### Data

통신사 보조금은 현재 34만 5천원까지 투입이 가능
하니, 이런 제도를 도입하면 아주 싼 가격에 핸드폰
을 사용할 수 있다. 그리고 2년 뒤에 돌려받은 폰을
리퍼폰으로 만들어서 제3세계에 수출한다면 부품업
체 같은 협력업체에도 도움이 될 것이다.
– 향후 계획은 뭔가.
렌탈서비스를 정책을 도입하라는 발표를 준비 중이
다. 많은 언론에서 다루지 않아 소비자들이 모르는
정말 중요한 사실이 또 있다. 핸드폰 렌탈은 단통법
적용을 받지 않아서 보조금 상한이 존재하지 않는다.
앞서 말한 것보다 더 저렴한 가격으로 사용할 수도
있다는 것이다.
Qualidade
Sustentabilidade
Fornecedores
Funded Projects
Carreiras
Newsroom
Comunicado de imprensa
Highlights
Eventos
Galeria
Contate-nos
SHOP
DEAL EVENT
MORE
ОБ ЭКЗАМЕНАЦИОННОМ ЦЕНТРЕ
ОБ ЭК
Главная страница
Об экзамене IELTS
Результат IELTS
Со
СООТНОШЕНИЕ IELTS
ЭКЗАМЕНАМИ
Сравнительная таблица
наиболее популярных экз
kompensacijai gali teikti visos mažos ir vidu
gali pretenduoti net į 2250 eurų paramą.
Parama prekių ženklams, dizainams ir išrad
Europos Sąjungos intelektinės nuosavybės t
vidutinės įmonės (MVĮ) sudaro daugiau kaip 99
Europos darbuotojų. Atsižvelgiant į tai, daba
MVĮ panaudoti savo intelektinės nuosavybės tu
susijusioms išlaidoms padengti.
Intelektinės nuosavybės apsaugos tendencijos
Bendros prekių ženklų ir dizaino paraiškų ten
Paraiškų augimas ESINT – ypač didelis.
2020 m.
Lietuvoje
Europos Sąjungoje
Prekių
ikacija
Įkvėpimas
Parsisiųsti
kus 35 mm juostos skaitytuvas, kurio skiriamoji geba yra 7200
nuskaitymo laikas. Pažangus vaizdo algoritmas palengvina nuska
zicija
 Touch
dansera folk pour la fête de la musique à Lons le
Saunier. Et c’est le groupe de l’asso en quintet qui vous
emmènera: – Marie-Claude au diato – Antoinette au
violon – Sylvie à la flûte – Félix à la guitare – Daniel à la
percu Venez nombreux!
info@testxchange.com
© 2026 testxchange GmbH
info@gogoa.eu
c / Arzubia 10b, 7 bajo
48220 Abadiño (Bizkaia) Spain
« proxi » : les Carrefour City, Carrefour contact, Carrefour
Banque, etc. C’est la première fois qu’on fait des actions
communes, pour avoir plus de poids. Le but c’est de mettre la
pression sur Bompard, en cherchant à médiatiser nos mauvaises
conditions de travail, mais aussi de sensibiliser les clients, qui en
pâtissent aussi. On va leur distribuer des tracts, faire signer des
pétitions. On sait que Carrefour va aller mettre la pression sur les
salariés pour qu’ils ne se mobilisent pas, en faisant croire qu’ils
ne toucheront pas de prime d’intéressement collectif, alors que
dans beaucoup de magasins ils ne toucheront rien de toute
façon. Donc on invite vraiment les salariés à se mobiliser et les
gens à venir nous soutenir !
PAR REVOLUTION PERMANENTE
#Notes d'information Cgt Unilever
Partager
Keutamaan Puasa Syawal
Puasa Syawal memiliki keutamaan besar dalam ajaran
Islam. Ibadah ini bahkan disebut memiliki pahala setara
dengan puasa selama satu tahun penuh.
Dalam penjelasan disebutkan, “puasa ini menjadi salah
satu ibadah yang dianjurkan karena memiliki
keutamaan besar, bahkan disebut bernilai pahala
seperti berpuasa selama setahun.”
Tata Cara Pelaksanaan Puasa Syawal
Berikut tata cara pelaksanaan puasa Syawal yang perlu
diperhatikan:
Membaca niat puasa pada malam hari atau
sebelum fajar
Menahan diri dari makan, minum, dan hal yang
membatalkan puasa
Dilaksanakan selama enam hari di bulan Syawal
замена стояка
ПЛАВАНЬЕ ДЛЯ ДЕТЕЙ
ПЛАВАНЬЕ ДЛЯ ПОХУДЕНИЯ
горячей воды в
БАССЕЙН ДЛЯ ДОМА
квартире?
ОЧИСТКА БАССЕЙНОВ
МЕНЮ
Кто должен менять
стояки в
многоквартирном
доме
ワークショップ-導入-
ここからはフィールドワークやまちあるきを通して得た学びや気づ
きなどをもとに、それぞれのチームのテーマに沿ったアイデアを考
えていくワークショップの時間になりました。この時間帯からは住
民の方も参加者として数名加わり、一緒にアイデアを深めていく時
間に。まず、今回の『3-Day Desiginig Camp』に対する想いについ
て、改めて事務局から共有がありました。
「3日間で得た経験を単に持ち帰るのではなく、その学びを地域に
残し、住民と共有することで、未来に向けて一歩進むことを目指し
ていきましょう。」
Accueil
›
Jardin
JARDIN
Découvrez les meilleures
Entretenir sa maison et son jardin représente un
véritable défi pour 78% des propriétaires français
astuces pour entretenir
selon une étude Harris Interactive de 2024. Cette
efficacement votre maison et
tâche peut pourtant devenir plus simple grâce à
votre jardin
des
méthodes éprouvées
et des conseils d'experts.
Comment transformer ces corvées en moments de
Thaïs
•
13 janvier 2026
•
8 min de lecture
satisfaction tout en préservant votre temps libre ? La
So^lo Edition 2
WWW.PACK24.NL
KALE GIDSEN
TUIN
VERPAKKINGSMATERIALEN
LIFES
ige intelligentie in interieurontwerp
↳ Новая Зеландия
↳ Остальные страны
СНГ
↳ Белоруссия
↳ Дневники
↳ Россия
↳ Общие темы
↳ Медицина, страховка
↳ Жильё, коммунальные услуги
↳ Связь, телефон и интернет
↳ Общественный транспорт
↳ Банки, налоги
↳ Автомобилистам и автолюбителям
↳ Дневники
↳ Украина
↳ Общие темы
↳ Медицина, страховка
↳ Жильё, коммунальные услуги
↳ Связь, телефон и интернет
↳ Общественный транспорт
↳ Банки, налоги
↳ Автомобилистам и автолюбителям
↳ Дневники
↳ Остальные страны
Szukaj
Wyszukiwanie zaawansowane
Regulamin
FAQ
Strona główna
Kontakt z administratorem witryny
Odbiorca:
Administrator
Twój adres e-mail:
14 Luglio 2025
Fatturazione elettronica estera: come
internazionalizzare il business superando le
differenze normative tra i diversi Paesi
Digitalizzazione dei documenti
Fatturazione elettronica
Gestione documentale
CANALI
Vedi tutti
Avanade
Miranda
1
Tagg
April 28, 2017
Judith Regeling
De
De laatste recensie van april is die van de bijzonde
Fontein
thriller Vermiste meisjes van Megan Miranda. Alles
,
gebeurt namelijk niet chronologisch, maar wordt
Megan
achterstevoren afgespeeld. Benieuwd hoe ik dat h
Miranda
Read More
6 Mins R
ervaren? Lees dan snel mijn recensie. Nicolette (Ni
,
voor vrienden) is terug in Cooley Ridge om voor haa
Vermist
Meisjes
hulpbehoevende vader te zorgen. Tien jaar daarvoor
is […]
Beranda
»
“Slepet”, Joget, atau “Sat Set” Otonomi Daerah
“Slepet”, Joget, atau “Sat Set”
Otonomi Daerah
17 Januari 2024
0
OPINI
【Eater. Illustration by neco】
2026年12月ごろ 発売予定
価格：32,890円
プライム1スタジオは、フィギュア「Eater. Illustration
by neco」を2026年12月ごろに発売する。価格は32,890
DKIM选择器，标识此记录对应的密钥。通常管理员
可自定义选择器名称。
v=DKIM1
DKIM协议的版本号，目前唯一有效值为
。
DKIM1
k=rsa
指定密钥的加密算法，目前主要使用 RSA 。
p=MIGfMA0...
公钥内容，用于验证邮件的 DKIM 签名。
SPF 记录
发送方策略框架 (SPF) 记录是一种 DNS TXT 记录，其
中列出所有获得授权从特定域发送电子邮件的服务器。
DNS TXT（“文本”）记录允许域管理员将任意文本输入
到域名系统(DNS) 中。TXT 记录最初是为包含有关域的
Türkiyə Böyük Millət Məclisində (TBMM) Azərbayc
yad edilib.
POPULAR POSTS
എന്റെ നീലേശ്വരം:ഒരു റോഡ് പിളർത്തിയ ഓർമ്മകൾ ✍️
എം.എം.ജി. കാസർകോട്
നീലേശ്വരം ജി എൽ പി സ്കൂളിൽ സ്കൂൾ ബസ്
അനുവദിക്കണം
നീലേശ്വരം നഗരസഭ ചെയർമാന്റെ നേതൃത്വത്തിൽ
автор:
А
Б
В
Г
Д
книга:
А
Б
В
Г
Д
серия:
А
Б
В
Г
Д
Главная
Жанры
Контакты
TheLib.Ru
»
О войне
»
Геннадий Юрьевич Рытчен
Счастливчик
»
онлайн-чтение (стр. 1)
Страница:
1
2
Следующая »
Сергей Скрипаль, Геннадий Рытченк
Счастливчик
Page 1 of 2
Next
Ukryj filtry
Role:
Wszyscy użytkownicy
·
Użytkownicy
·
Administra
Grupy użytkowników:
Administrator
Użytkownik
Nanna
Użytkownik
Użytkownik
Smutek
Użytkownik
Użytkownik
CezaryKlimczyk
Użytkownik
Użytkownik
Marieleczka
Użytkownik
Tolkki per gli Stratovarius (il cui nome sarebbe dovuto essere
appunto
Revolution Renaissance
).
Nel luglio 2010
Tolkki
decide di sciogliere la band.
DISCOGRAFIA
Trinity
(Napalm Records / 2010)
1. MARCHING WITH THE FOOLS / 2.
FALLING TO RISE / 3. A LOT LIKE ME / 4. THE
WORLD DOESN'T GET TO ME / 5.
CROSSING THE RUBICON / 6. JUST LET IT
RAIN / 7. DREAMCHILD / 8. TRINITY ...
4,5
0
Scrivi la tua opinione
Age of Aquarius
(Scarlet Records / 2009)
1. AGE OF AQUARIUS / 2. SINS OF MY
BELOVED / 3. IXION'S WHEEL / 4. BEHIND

######

• [What is needed] Please filter the entries above down to the lines holding "Carrefour" and copy them.

• [Task answer]
« proxi » : les Carrefour City, Carrefour contact, Carrefour
pétitions. On sait que Carrefour va aller mettre la pression sur les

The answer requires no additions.